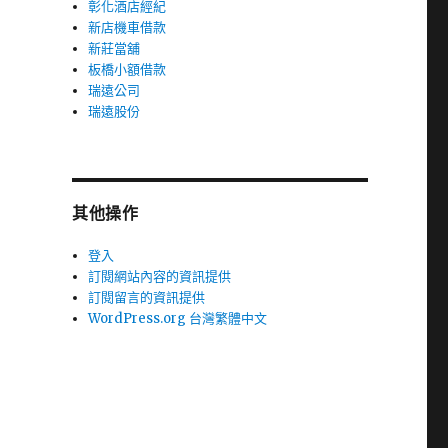
彰化酒店經紀
新店機車借款
新莊當舖
板橋小額借款
瑞遠公司
瑞遠股份
其他操作
登入
訂閱網站內容的資訊提供
訂閱留言的資訊提供
WordPress.org 台灣繁體中文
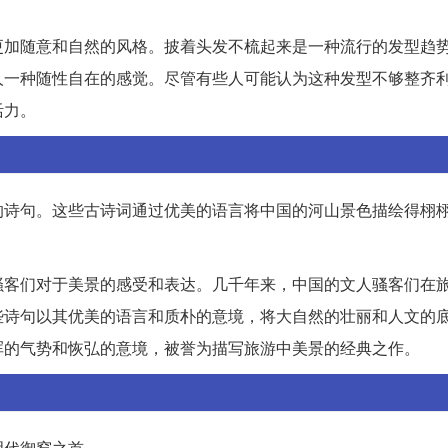
更加随意和自然的风格。披着头发不梳起来是一种流行的发型趋
人一种随性自在的感觉。尽管有些人可能认为这种发型不够整齐
活力。
的诗句。这些古诗词通过优美的语言将中国的河山景色描绘得栩
骚客们对于美景的感受和表达。几千年来，中国的文人骚客们在
些诗句以其优美的语言和质朴的意境，将大自然的壮丽和人文的
浑的气势和恢弘的意境，被誉为描写旅游中美景的经典之作。
明代御窑之首。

_About this task_. The line containing "人一种随性自在的感觉。尽管有些人可能认为这种发型不够整齐" and every line after it, through the end of the records above: output exactly those, and nothing else.

_Answer space_.
人一种随性自在的感觉。尽管有些人可能认为这种发型不够整齐
活力。
的诗句。这些古诗词通过优美的语言将中国的河山景色描绘得栩
骚客们对于美景的感受和表达。几千年来，中国的文人骚客们在
些诗句以其优美的语言和质朴的意境，将大自然的壮丽和人文的
浑的气势和恢弘的意境，被誉为描写旅游中美景的经典之作。
明代御窑之首。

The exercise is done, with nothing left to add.